● Source passage:

** Begin **

If the subject vehicle speed before the brake control is started is less than 60 km/h and 15 km/h or greater (S3, S11) and TTC is in a region (4) shown in FIG. 3c (S12), a driver is informed of the fact that a relative distance between the subject vehicle and the leading vehicle is short (S13). A driver is informed of this fact by means of alarm display or a buzzer sound. If the TTC is in a region (5) shown in FIG. 3c (S14), the “full-scale brake” control is performed (S10).

It is possible to utilize a yaw rate from the yaw rate sensor 3 instead of the steering angle from the steering sensor 2. Or both the steering angle and the yaw rate may be utilized.

Here, FIGS. 3 to 5 will be explained. Straight lines c, f and i in FIGS. 3 to 5 are called steering avoidance limit straight lines, and curves B, D and F in FIGS. 3 to 5 are called brake avoidance limit curves.

That is, the steering avoidance limit straight line is a straight line showing a limit to avoid collision by steering operation within predetermined TTC in a relation between one relative distance to an object and one relative speed with the object. The brake avoidance limit curve is a curve showing a limit to avoid collision by braking operation within a predetermined TTC in a relation between one relative distance to an object and one relative speed with respect to the object.

In FIGS. 3 to 5, in a region where both lower side regions of the straight line and curve are related, it is not possible to avoid collision by any of steering operation and braking operation.

In the example at the time of no-load in FIG. 3, TTC is set to 0.8 seconds in the straight line c. In the present embodiment, a straight line a when TTC is 2.4 seconds is provided on the upper side of the steering avoidance limit straight line c and a straight line b when TTC is 1.6 seconds is provided. A curve A in which TTC is set to 1.6 seconds is provided on the upper side of a brake avoidance limit curve B in which TTC is set to 0.8 seconds.

The initial state of the vehicle has a relative distance and a relative speed with respect to an object shown at the black point G in FIG. 3. When the subject vehicle speed before the brake control is started is 60 km/h or greater, the relative distance gradually becomes short, and when the relative distance comes to a position of the straight line a, the mode is brought into an alarm mode (region (1)). In the alarm mode, a brake force of about 0.1 G is applied to TTC 2.4 seconds to 1.6 seconds. In this period, the stop lamp is lit to inform a vehicle behind that a brake is applied. When the relative speed is reduced and it comes to a position of the straight line b, the mode is brought into an enlarged region brake mode (region (2)). In the enlarged region brake mode, a brake force of about 1.3 G is applied to TTC 1.6 seconds to 0.8 seconds. When it comes to a position of the straight line c, the mode is brought into a full-scale brake mode (region (3)). In the full-scale brake mode, the maximum brake force (about 0.5 G) is applied to TTC 0.8 seconds to 0 second. According to the calculation in step 2 in FIG. 2, a collision occurs. However, since the subject vehicle speed becomes small by the brake control in the actual case, the actual TTC becomes longer than the calculation result in step S2.

That is, according to the calculation of TTC in the automatic brake control device in the present invention, precise distance measurement and complicated calculating processing are omitted as much as possible, and a general simple distance measuring device (e.g., a millimeter wave radar) or a calculating device is used. Such consideration is effective for suppressing the producing cost and maintenance cost of a vehicle to low levels.

** End **

● Given information:

** Begin **

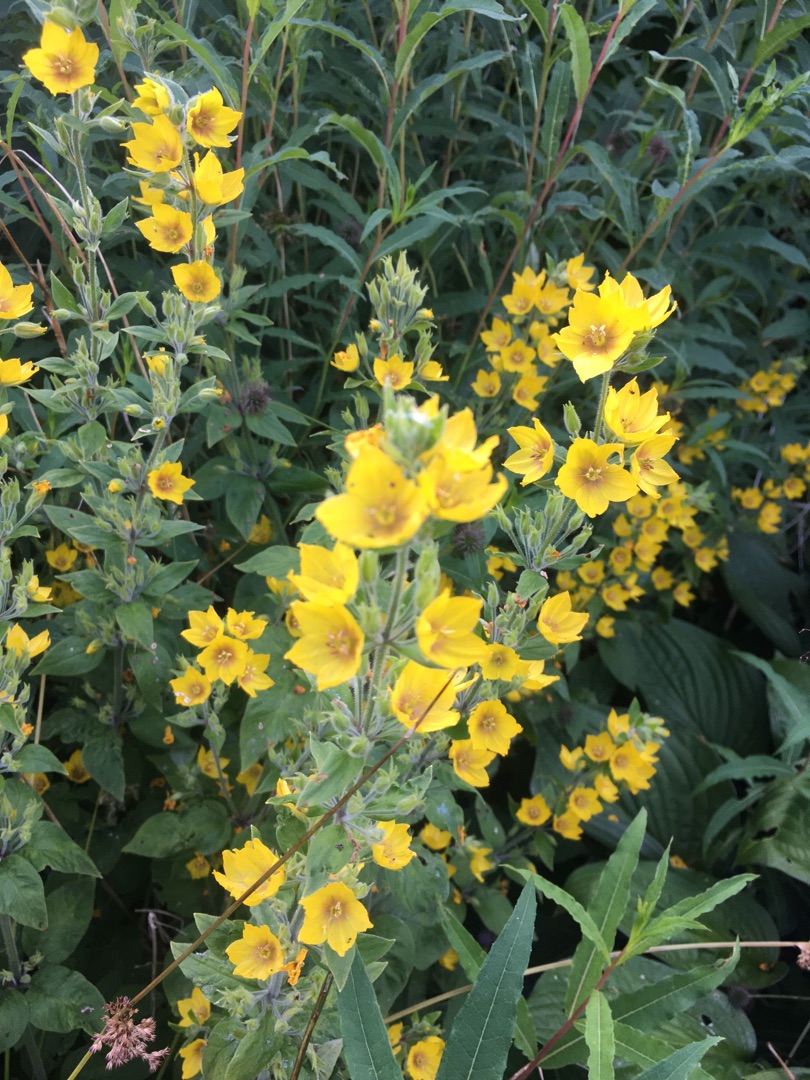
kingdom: Plantae
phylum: Tracheophyta
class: Magnoliopsida
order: Ericales
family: Primulaceae
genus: Lysimachia
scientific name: Lysimachia punctata
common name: Prikbladet fredløs
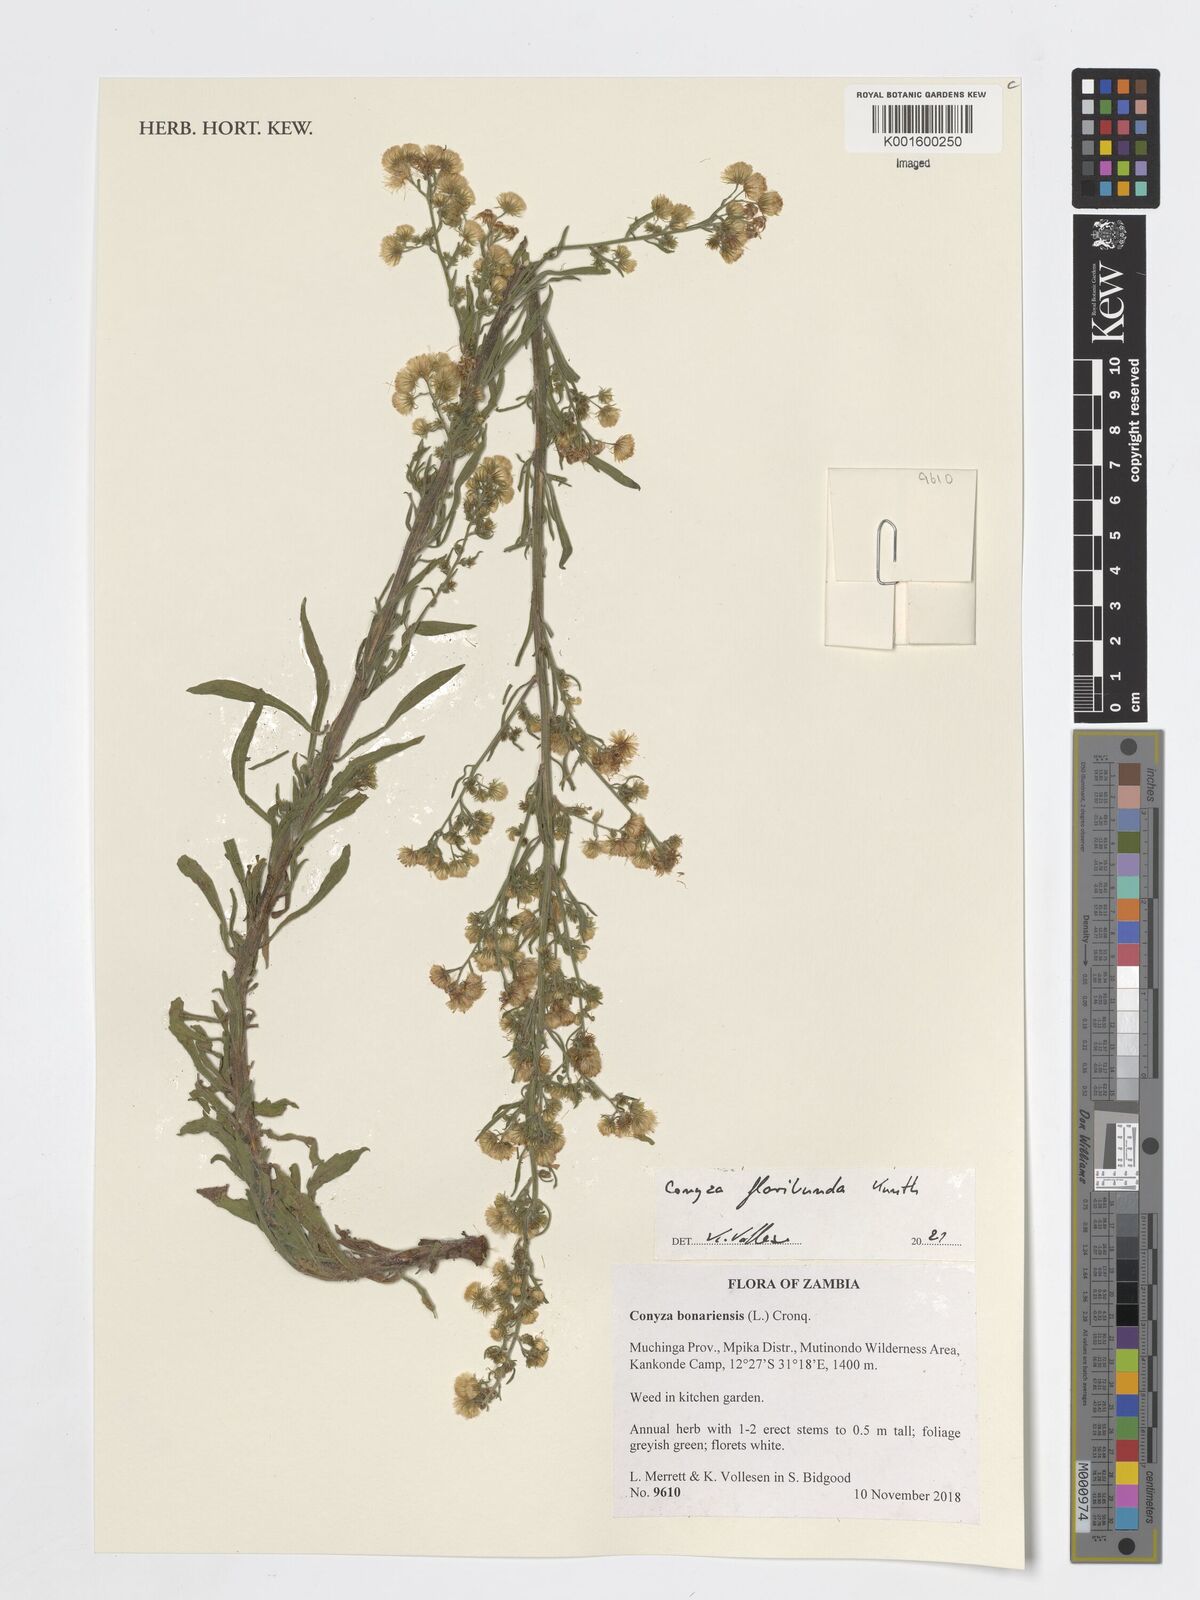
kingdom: Plantae
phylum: Tracheophyta
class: Magnoliopsida
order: Asterales
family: Asteraceae
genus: Erigeron
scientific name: Erigeron floribundus
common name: Bilbao fleabane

** End **

● Stated problem:
Answer these questions using the brake control passage.
1. Besides the steering angle from the steering sensor 2, what may be utilized from the yaw rate sensor 3?
2. What are curves B, D and F in FIGS. 3 to 5 called?
3. In the alarm mode, what is lit to inform a vehicle behind that a brake is applied?

● Complete answer:
1. A yaw rate.
2. Brake avoidance limit curves.
3. The stop lamp.